Slow Hard Drive

octopus41092

Golden Member
Feb 23, 2008
1,840
0
76
I have a hard drive and programs seem to load slowly. The hard drive, I think is about 4 years old so I don't think its broken or anything. Also I defragmented it many times with no difference so I was wondering if this could be because of bad IDE cables? I just found some that I had in my closet and if it were the cables I could fix it for like 5 bucks and that would be better than having to buying a whole new hard drive.
 

Dorkenstein

Diamond Member
Jul 23, 2004
3,554
0
0
Some drives throw in the towel after just a few years, could be dying. I doubt it is a cable issue.
 

octopus41092

Golden Member
Feb 23, 2008
1,840
0
76
It's a Maxtor 6L250R0. I'm not sure about the reliability of those but still, aren't hard drives supposed to last really long? Also, I haven't been getting any errors so could that still mean that it's the drive?
 

Mondoman

Senior member
Jan 4, 2008
356
0
0
You should be able to download free diagnostic software from Maxtor to test your drive.
 

octopus41092

Golden Member
Feb 23, 2008
1,840
0
76
I did download those and I passed all of those tests, apparently nothings broken, its just really slow.
 

octopus41092

Golden Member
Feb 23, 2008
1,840
0
76
I don't have that kind of money to spend right now and if I can just fix something... I don't really see then need to buy something new.
 

DanMart25

Member
Mar 18, 2008
78
0
0
Doesn't look like a cable problem.
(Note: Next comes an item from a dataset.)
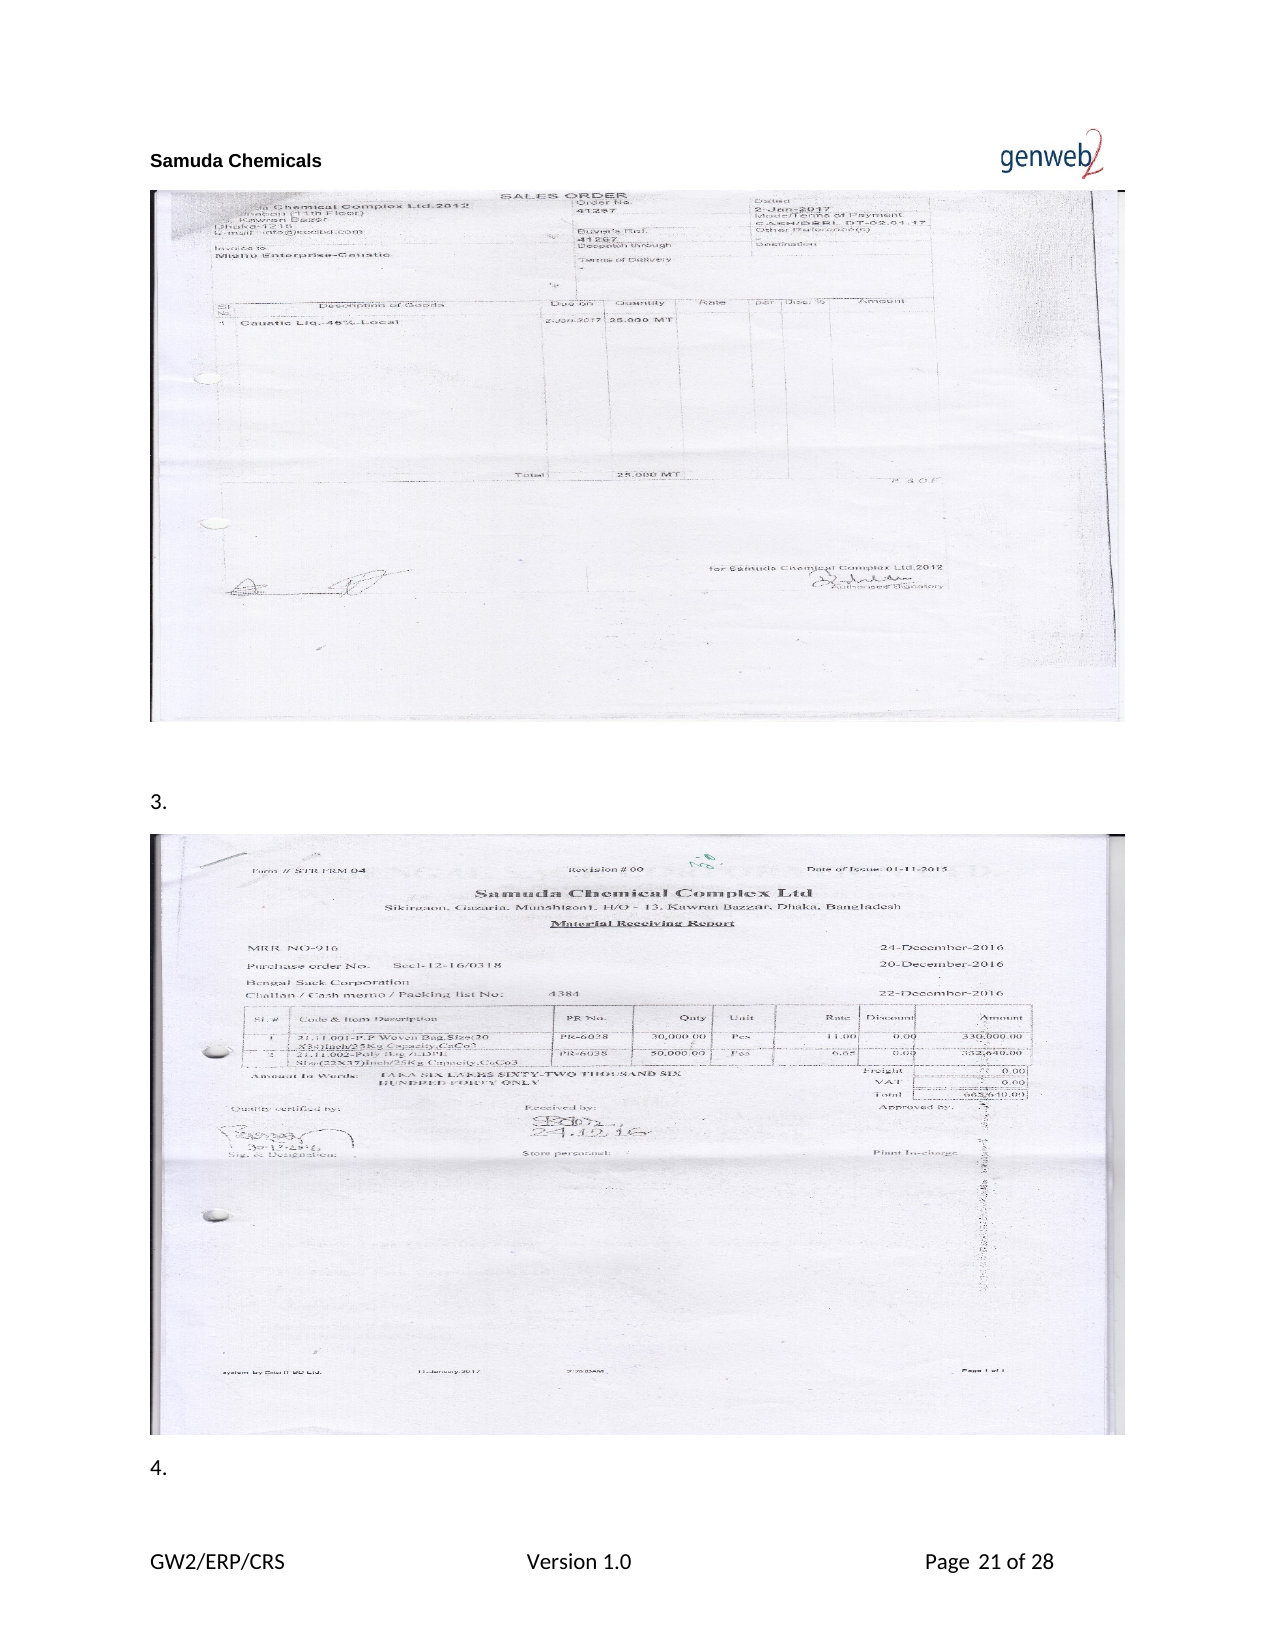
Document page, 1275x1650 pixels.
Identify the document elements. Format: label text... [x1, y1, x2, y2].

How much RAM do you have; try loading the programs with some additional RAM in place if thats feasible. You may also want to take a backup of all the data in the hard drive, format it, reload the OS and push the data back.
 

octopus41092

Golden Member
Feb 23, 2008
1,840
0
76
Originally posted by: DanMart25
Doesn't look like a cable problem. How much RAM do you have; try loading the programs with some additional RAM in place if thats feasible. You may also want to take a backup of all the data in the hard drive, format it, reload the OS and push the data back.

I have 2 GB of RAM, says so in my sig. Anyways, its only the first time that it loads if I didn't mention that and loading things for the first time is from the hard drive. Also, I can't really format because I don't have anything to back it up onto and, its a really big hassle to format anyways.
 

Red Squirrel

No Lifer
May 24, 2003
70,583
13,805
126
www.anyf.ca
I had a drive like that, it was dying very slowly (over the course of like 2 years) but still usable. Never had corruption or anything either. It only started showing signs of death near the end but even at that point it never corrupted data. It was a seagate 120GB if I recall. Best bet is just be sure to backup your data a lot and you can probably be safe to keep using it. I have a drive in one of my servers that similar, its not slow, just very loud like if theres not enough oil in the shaft so the metal is just rubbing inside. I'm sure its going to die eventually but so far so good! I like living on the edge. Just backup OFTEN. (daily backups, some critical stuff is even hourly)
 

DanMart25

Member
Mar 18, 2008
78
0
0
2GB of RAM should be sufficient. Yes, I agree formatting is the crude way of getting the problem resolved. Could you also check if there is any startup-software-program which is making the entire environment to slow down. A few years ago, I had setup a few programs to auto-run after the OS loaded up; including the anti-virus program; and it took 15 minutes before I could load an application and start working.
 

Red Squirrel

No Lifer
May 24, 2003
70,583
13,805
126
www.anyf.ca
Norton is brutal for that. Also get rid of the acrobat reader and ms office crap in startup, you don't need that. (I see that often as those two programs are rather common and both put those by default)
 

Tweakin

Platinum Member
Feb 7, 2000
2,532
0
71
Have you thought about running HD Tune and seeing what your hard drive is really doing? You might find it is way out of spec of actually just fine, meaning something else is going on.
 

octopus41092

Golden Member
Feb 23, 2008
1,840
0
76
Originally posted by: Tweakin
Have you thought about running HD Tune and seeing what your hard drive is really doing? You might find it is way out of spec of actually just fine, meaning something else is going on.

Ok, so I just ran HD Tune and the results were ridiculously low.
Min: 1.2MB/Sec
Max: 4.3MB/Sec
Average: 3.9MB/Sec
Access Time: 16.8ms
Burst Rate: 4.1MB/Sec
CPU Usage: 55.9%

The rated specs from what I've seen is 133MBps and 9.0ms and even my older 80GB drive is getting around 50-60MB/s I'm probably going to be getting a new hard drive and after transferring everything over I'll be reformatting it and using it for storage.

By the way, does anyone know any programs that I could use to transfer all the data over so that I don't have to reformat my computer?